Padma Lakshmi had a powerful response to a recent Washington Post column titled, "You can't make me eat these foods," in which humor columnist Gene Weingarten wrote Indian food is "the only ethnic cuisine in the world insanely based entirely on one spice," and he doesn't "get it, as a culinary principle."
"There is truly no need for something like this to be published in 2021 (or ever)," the Bravo's Top Chef host captioned an Instagram post. "It’s racist and lazy at best."
"My issue is not this person’s performative contrarianism (although it is tedious) or that he didn’t enjoy the Indian cuisines he’s tasted," she continued. "My problem is in this attempt at a comedic piece he’s actually just regurgitating old colonizer tropes, gleefully reducing the culture and country of 1.3 billion people to a (frankly) weak punchline- and that the [Washington Post] published it."
In her own column for the Washington Post's food section, Padma declared that the column "is unintentional anti-humor, regurgitating an unimaginative, racist joke with no punchline."
"For generations, people have slung racist insults about the 'stinky' foods of immigrants: Italians with garlic, Irish with cabbage, Koreans with kimchi and, yes, South Asians with curry.

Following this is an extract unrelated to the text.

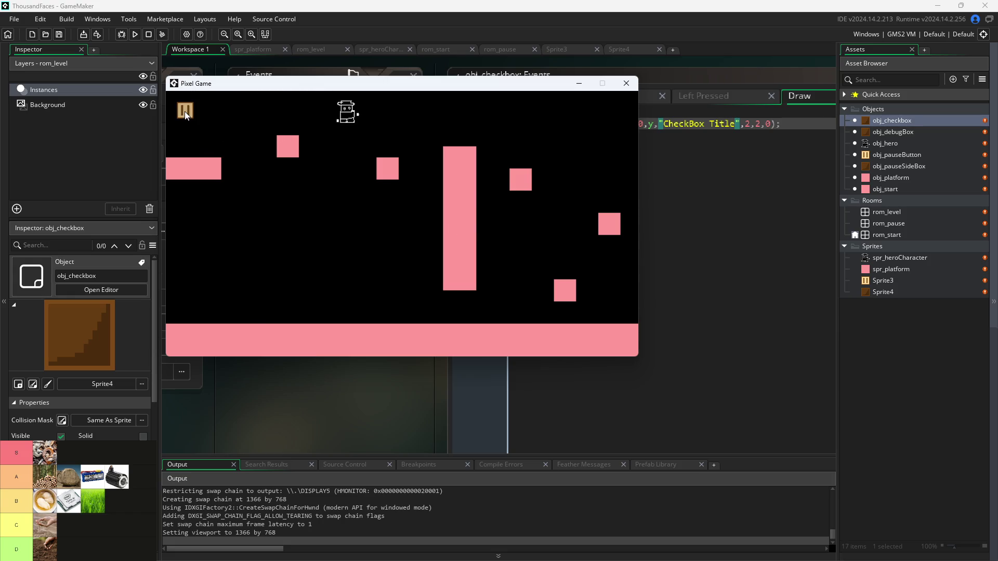
pyautogui.click(185, 111)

It was never funny," she wrote. "On the heels of a pandemic that particularly devastated India and a cultural reckoning with racist structures in the United States, mischaracterizing and denigrating the food of 1.3 billion Indians is not a good look."
Noting "India is a vast country, with distinct geographic, cultural and linguistic zones, and clear culinary regions," she added, "Bengali food is heavy on seafood, mustard seeds and coconut; southerners serve mountains of rice topped with sambar laced with tamarind; Kashmiri food focuses on meat, especially lamb; and my favorite North Indian snack food, chaat, is defined by its thrilling mixture of temperatures, textures (crunchy, crispy and soft) and flavors (hot, sweet, tart and tangy)."
The Washington Post has since added a correction to the top of the column and removed the inaccuracies, and Weingarten has issued an apology.